Introduction: DNA helicases are vital for preserving genome integrity and ensuring the correct process of meiosis. Despite their recognized significance, the precise roles and spatial dynamics of these enzymes during meiotic prophase I remain largely unexplored.
Methods: The key methodology of this study consisted of immunocytochemical staining and statistical evaluation.
Results: Our results demonstrate that RTEL1 is present in regions that have just initiated synapsis, emphasizing that chromosome synapsis is not only essential for this helicase but potentially for other proteins involved in meiotic processes. Since RTEL1 and replication protein A (RPA) were previously shown to colocalize in somatic cells, we sought to assess this relationship in meiosis. During early pachytene, when RTEL1 and RPA levels are at their peak, several immunofoci of these proteins exhibited complete or partial overlap, suggesting colocalization in some chromosomal regions, though some remained distinct. The earlier appearance of RPA in meiotic nuclei supports the notion that it may facilitate RTEL1 recruitment for DNA repair. As meiosis progresses from early pachytene to diplotene, the significant decrease in RTEL1 and RPA signals underscores their predominant involvement in early prophase I.

Extracted entries ::
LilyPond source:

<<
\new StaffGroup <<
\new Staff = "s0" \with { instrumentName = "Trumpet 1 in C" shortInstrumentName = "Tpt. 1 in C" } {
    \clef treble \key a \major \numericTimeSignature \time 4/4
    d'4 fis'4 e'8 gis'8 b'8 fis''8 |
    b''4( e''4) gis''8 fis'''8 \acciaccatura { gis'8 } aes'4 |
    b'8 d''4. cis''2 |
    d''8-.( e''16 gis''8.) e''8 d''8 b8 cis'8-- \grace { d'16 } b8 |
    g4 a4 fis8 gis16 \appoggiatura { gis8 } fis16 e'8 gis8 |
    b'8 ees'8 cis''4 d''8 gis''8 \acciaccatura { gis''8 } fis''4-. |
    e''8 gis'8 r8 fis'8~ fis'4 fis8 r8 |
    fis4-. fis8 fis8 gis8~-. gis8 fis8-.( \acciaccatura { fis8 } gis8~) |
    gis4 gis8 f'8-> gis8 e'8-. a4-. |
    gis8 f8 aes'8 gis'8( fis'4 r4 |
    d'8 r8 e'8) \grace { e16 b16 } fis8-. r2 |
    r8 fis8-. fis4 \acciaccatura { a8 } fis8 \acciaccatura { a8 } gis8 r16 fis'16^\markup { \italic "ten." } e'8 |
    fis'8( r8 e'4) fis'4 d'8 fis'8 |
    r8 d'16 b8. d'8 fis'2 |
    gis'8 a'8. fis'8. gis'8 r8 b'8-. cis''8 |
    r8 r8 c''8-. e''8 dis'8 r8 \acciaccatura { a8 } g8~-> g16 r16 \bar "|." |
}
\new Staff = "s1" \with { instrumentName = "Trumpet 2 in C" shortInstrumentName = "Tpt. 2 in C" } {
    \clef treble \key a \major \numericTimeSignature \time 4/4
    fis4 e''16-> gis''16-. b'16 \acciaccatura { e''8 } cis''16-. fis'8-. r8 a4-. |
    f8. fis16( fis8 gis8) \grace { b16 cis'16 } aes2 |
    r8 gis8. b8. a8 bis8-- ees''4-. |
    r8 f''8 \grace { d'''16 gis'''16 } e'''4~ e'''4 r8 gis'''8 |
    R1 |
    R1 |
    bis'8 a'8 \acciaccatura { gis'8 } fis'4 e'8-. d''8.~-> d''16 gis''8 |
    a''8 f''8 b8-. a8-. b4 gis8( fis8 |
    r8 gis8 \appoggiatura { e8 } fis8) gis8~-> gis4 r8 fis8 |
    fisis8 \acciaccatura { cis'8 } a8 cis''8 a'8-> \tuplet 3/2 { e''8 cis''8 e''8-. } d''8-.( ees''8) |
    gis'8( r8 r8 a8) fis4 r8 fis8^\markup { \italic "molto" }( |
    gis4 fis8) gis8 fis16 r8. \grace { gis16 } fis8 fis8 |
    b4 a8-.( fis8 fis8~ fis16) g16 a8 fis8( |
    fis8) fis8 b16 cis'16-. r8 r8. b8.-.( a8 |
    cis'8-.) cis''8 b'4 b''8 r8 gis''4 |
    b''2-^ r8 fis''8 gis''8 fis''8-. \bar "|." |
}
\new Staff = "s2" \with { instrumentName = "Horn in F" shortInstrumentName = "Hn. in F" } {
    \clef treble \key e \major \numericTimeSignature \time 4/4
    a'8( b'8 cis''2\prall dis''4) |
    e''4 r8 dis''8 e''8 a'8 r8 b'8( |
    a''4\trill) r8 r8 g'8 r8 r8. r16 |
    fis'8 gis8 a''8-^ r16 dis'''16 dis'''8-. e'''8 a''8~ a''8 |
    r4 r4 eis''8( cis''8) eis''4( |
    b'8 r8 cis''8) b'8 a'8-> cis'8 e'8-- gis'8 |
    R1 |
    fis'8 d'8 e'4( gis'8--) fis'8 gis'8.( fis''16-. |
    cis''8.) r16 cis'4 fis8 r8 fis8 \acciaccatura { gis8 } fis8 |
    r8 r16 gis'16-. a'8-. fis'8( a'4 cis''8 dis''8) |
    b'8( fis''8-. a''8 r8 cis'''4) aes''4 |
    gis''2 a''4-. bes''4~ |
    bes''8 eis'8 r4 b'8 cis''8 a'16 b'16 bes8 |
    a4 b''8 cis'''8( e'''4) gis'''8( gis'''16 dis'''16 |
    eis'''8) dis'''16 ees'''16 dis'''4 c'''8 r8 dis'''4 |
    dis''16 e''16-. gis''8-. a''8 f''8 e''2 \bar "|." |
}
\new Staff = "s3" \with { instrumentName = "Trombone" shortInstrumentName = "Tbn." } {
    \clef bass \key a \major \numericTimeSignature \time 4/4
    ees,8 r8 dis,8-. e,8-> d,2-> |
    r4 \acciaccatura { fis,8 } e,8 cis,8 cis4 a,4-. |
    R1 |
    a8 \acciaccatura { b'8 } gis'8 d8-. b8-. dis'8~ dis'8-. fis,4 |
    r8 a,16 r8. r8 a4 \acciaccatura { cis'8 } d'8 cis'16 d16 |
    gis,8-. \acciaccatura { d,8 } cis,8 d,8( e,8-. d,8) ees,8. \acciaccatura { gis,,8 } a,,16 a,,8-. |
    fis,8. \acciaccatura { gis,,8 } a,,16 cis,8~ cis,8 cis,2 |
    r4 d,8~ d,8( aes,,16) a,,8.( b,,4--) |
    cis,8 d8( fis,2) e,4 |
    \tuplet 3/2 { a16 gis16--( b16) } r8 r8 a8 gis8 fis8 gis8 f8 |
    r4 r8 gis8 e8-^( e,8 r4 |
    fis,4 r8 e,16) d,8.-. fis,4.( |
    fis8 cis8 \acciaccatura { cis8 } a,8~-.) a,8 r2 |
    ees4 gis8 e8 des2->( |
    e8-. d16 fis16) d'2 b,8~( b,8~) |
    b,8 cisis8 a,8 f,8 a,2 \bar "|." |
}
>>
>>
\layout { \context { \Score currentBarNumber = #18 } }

Problems and tasks ::
#1 In the abstract on RTEL1 in meiosis, at which stage do RTEL1 and RPA levels reach their peak?
#2 Carry on the abstract on RTEL1 in meiosis, picking up after its final sentence.

Responses for each task ::
#1 Early pachytene.

#2
Conclusion: This study identifies RTEL1 as the third helicase, following BLM and FANCJ, to be detected in prophase I, suggesting that additional helicases may be added to this list in the future. Its unique synapsis-dependent behavior distinguishes it from the other two helicases, which do not exhibit such a pattern. Furthermore, our findings suggest that RTEL1 can demonstrates antirecombinase activity and functions as part of the meiotic helicase complex, which regulates critical aspects of meiotic processes.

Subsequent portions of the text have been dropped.